Independent oil marketers across Nigeria have raised the price of petrol to between N900 and N1,000 per litre, significantly higher than the N568 to N617 per litre found at Nigerian National Petroleum Company (NNPC) outlets. This price hike has led to long queues at NNPC stations as Nigerians seek more affordable fuel.

In response, the Federal Government, through the Nigerian Midstream and Downstream Petroleum Regulatory Authority (NMDPRA), has vowed to shut down any fuel stations caught selling petrol at exorbitant rates. The government is determined to curb profiteering in the petroleum market, with officials insisting that the high prices reported by independent marketers do not align with the figures reported at depots.
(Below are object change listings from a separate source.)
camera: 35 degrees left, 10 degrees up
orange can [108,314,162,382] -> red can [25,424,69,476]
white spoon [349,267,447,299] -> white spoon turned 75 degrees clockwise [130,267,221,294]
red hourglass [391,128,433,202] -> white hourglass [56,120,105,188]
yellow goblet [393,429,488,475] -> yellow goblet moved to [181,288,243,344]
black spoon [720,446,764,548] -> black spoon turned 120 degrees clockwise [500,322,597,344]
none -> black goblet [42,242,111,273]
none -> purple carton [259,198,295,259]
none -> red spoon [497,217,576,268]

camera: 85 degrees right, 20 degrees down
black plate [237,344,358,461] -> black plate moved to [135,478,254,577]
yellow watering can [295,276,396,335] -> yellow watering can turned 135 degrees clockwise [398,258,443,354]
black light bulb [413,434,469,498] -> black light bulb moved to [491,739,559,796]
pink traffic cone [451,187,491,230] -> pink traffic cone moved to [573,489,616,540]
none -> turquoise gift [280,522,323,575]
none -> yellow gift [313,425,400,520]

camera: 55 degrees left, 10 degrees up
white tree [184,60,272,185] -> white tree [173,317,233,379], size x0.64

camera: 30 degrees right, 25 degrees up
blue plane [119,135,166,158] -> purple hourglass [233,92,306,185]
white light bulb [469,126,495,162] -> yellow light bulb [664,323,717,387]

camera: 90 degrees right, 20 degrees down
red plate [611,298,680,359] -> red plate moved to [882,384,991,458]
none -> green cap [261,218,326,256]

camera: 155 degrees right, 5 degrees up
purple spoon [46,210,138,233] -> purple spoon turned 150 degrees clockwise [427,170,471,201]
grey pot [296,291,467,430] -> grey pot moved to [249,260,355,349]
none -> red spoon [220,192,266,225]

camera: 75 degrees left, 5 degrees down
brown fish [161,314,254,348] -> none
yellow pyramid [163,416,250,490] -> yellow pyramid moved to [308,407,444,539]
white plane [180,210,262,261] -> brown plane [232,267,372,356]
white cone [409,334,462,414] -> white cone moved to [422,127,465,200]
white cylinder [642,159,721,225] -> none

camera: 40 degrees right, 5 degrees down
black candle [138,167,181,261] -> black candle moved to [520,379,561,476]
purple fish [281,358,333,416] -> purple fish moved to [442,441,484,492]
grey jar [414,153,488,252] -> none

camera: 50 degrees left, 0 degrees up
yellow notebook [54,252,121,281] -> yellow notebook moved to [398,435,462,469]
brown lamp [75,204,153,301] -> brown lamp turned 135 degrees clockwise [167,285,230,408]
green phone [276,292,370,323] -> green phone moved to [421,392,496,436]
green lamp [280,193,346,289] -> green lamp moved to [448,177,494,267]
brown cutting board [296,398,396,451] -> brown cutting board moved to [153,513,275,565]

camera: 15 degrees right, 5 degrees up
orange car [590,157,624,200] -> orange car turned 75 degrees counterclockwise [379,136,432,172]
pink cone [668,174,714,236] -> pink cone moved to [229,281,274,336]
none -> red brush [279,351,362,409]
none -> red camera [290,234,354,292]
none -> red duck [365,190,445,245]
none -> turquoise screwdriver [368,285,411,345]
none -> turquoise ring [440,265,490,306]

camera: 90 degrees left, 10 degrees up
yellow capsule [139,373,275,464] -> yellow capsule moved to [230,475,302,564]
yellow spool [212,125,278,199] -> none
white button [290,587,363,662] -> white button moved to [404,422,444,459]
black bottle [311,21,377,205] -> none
The increase in petrol prices has been attributed to independent marketers purchasing fuel from private depots at as much as N850 per litre, leading to significant price hikes at their stations. However, the NMDPRA disputes these figures and warns that any stations found overcharging customers will face closure.

Meanwhile, supply issues continue to plague the market, with the NNPC reportedly rationing fuel, which has contributed to the ongoing scarcity and high prices. Despite government efforts to prioritize fuel distribution to areas like the Federal Capital Territory, Abuja, the crisis persists, with prices reaching as high as N1,000 per litre in some regions, and black market activities flourishing as a result.